The project is helping Lewes Golf Club cut energy costs, boost sustainability and secure long-term carbon savings without capital outlay.
Lewes Golf Club has completed the installation of a solar carport, providing a long-term renewable energy source with no capital outlay for the project.
The club explored multiple renewable energy options, including both wind and solar, assessing installation, servicing, and planning requirements. Practical limitations soon became apparent, but the car park emerged as a promising site for a solar carport.
However, the initial cost estimates exceeded the club’s budget, putting the project on hold.
“After looking at and costing the possible ways of installing renewable energy systems of wind and solar, and bearing in mind installation, servicing and planning requirements, we realised while there was potential, Lewes Golf Club’s situation severely limits what we can do,” explained General Manager Mandy Quick.
“Solar became preferred and both ground and roof options considered. Ground was dismissed by the planning authority and the roof option was not looking good due to the pitches and orientation not being favourable. Coupled with the fragmented slopes and structural concerns, as well as incoming errant golf balls, it became unviable. The car park looked like a possibility with a carport. The initial quotes were way out of our range and the scheme was initially shelved.”
A new opportunity arose when a renewable energy provider presented a proposal requiring no capital outlay from the club. Under the arrangement, the provider builds, owns, and maintains the carport, while the club purchases electricity generated on-site at an agreed unit rate. After 25 years, ownership transfers to the club, allowing long-term benefits from the installation.
“A flier arrived from RenEnergy with an outline of their proposals,” added Mandy. “This was followed up and a spec produced that looked possible. Their proposal is no capital outlay from the club; they build, maintain and own the carport; we buy our electricity from the carport. We have agreed a unit rate per kWh for 25 years that essentially is paying back the loan for the construction.
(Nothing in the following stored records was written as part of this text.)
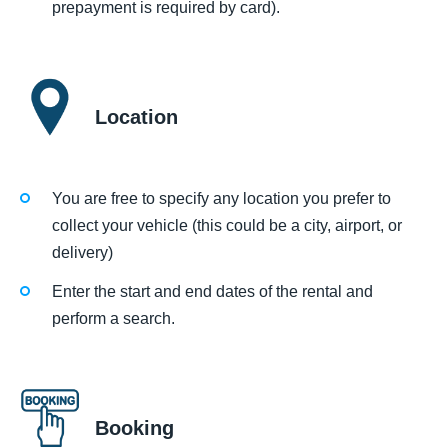
prepayment is required by card).
Location
You are free to specify any location you prefer to
collect your vehicle (this could be a city, airport, or
delivery)
Enter the start and end dates of the rental and
perform a search.
Booking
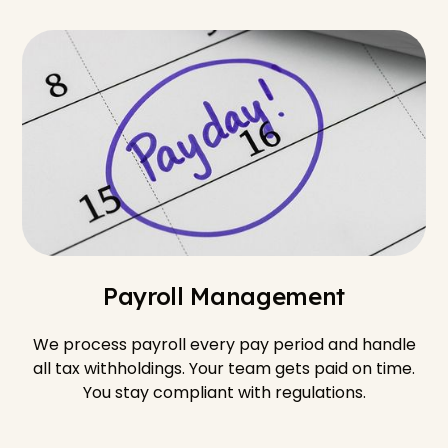
Payroll Management
We process payroll every pay period and handle
all tax withholdings. Your team gets paid on time.
You stay compliant with regulations.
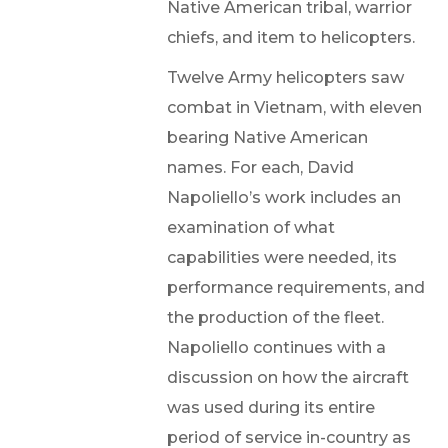
Native American tribal, warrior
chiefs, and item to helicopters.
Twelve Army helicopters saw
combat in Vietnam, with eleven
bearing Native American
names. For each, David
Napoliello’s work includes an
examination of what
capabilities were needed, its
performance requirements, and
the production of the fleet.
Napoliello continues with a
discussion on how the aircraft
was used during its entire
period of service in-country as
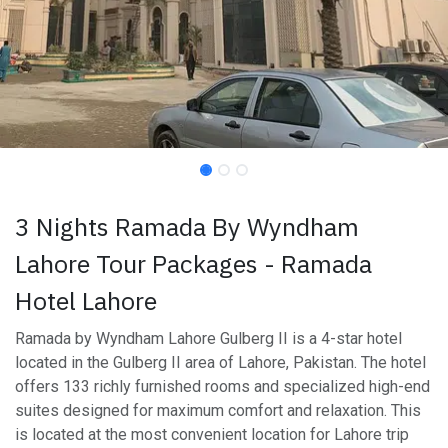
3 Nights Ramada By Wyndham
Lahore Tour Packages - Ramada
Hotel Lahore
Ramada by Wyndham Lahore Gulberg II is a 4-star hotel
located in the Gulberg II area of Lahore, Pakistan. The hotel
offers 133 richly furnished rooms and specialized high-end
suites designed for maximum comfort and relaxation. This
is located at the most convenient location for Lahore trip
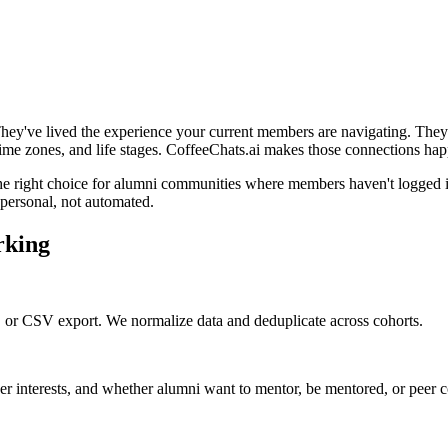
They've lived the experience your current members are navigating. They'
 time zones, and life stages. CoffeeChats.ai makes those connections hap
 the right choice for alumni communities where members haven't logged i
l personal, not automated.
rking
 or CSV export. We normalize data and deduplicate across cohorts.
reer interests, and whether alumni want to mentor, be mentored, or peer 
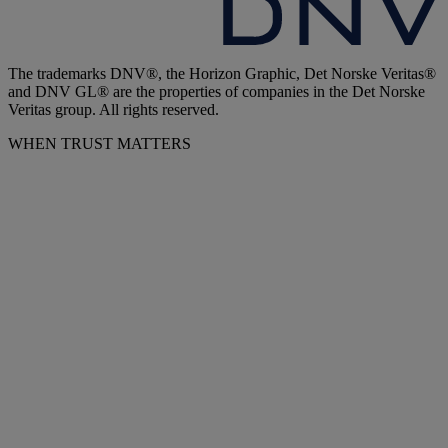
The trademarks DNV®, the Horizon Graphic, Det Norske Veritas®
and DNV GL® are the properties of companies in the Det Norske
Veritas group. All rights reserved.
WHEN TRUST MATTERS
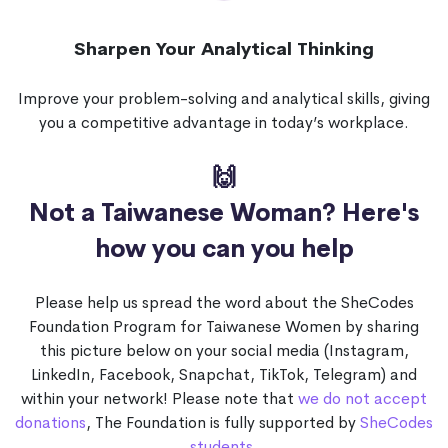
Sharpen Your Analytical Thinking
Improve your problem-solving and analytical skills, giving
you a competitive advantage in today’s workplace.
🙌
Not a Taiwanese Woman?
Here's
how you can you help
Please help us spread the word about the SheCodes
Foundation Program for Taiwanese Women by sharing
this picture below on your social media (Instagram,
LinkedIn, Facebook, Snapchat, TikTok, Telegram) and
within your network! Please note that
we do not accept
donations
, The Foundation is fully supported by
SheCodes
students
.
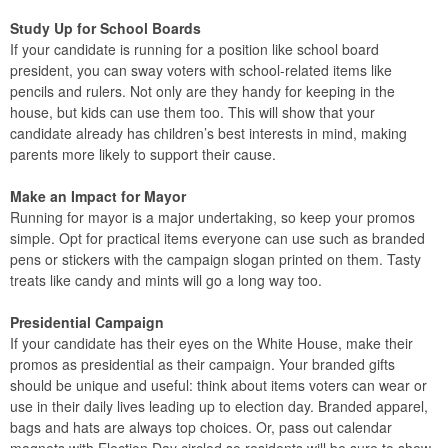
Study Up for School Boards
If your candidate is running for a position like school board
president, you can sway voters with school-related items like
pencils and rulers. Not only are they handy for keeping in the
house, but kids can use them too. This will show that your
candidate already has children’s best interests in mind, making
parents more likely to support their cause.
Make an Impact for Mayor
Running for mayor is a major undertaking, so keep your promos
simple. Opt for practical items everyone can use such as branded
pens or stickers with the campaign slogan printed on them. Tasty
treats like candy and mints will go a long way too.
Presidential Campaign
If your candidate has their eyes on the White House, make their
promos as presidential as their campaign. Your branded gifts
should be unique and useful: think about items voters can wear or
use in their daily lives leading up to election day. Branded apparel,
bags and hats are always top choices. Or, pass out calendar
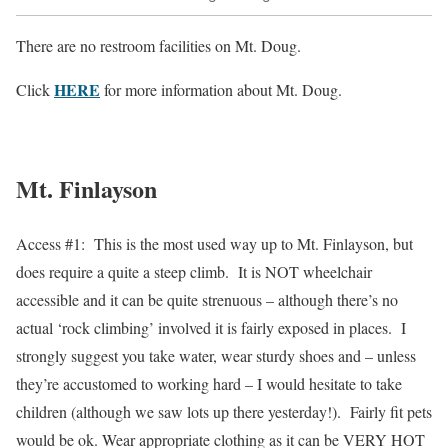
There are no restroom facilities on Mt. Doug.
HERE
Click
for more information about Mt. Doug.
Mt. Finlayson
Access #1: This is the most used way up to Mt. Finlayson, but
does require a quite a steep climb. It is NOT wheelchair
accessible and it can be quite strenuous – although there’s no
actual ‘rock climbing’ involved it is fairly exposed in places. I
strongly suggest you take water, wear sturdy shoes and – unless
they’re accustomed to working hard – I would hesitate to take
children (although we saw lots up there yesterday!). Fairly fit pets
would be ok. Wear appropriate clothing as it can be VERY HOT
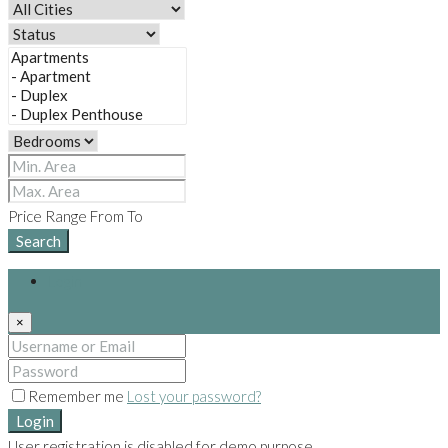
Price Range
From
To
Search
Login
×
Remember me
Lost your password?
Login
User registration is disabled for demo purpose.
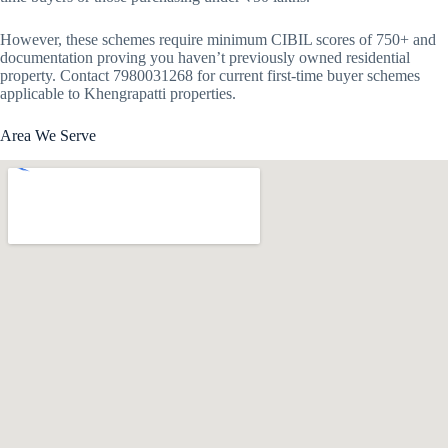
However, these schemes require minimum CIBIL scores of 750+ and
documentation proving you haven’t previously owned residential
property. Contact 7980031268 for current first-time buyer schemes
applicable to Khengrapatti properties.
Area We Serve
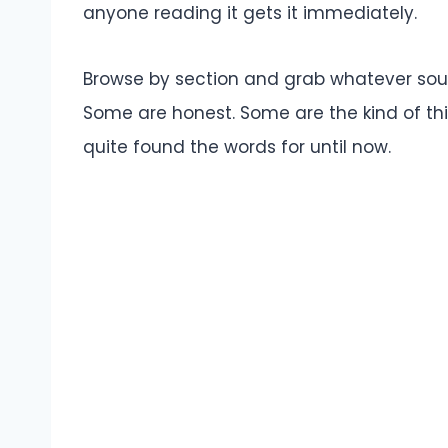
anyone reading it gets it immediately.
Browse by section and grab whatever soun
Some are honest. Some are the kind of th
quite found the words for until now.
After this period, the installation belongs to LGC.”
The solar carport will generate more energy annually than the club consumes, while also providing capacity to support future electrification of the gas boiler and cooker. Three EV charging points have also been installed to accommodate growing demand.
“LGC is net carbon neutral. We will never get to grid-free due to seasonal changes but we will generate more than we use annually. We have future-proofed our demand. The gas-burning boiler and gas cooker will be converted to electric as and when they need replacing. Capacity is there to support this. Three EV charging points are also included.”
Members and the Finance Committee were closely involved in assessing funding options. After careful consideration of loans, sponsorship, grants, and donations, the no-capital model was determined to be the only realistic way to achieve the project. The response from members has been “very positive”.
“Some, including me, asked, ‘What’s the catch?’, but there isn’t one,” Mandy revealed. “They sell to us, the excess is sold to the grid so they recoup their outlay and make a good profit. There was also some debate about this model v loans. The Finance Committee was against the risk factors of loan repayments, especially for a project of this size and cost. Sponsorship, grants, crowd funding, donations and benefactors were all considered at length but would not come close to covering the outlay. This model became the only way to achieve our goal in a realistic time frame.”
The carport complements the club’s broader sustainability initiatives, including native species promotion, composting, and sustainable water extraction, and could pave the way for further renewable projects across the site.
“This has to be their first step. Far more can be achieved with this model due to no capital outlay. The greenkeepers shed and the bore hole pump are distant from the clubhouse. We will look at this process as a way of funding the installation of a PV and battery storage to provide for their demand. Machinery can become electric reducing fossil fuel consumption and the bore hole pump will be net carbon zero.”
Key takeaways
- Explore alternative funding models. Power purchase agreements can remove capital cost barriers, making large-scale renewable energy projects realistic for clubs of all sizes.
- Plan for future energy needs. Building capacity for electric boilers, cookers, and EV charging ensures projects remain viable as demands evolve.
- Engage members and committees early. Transparent debate about funding options and risk helps secure buy-in for ambitious sustainability projects.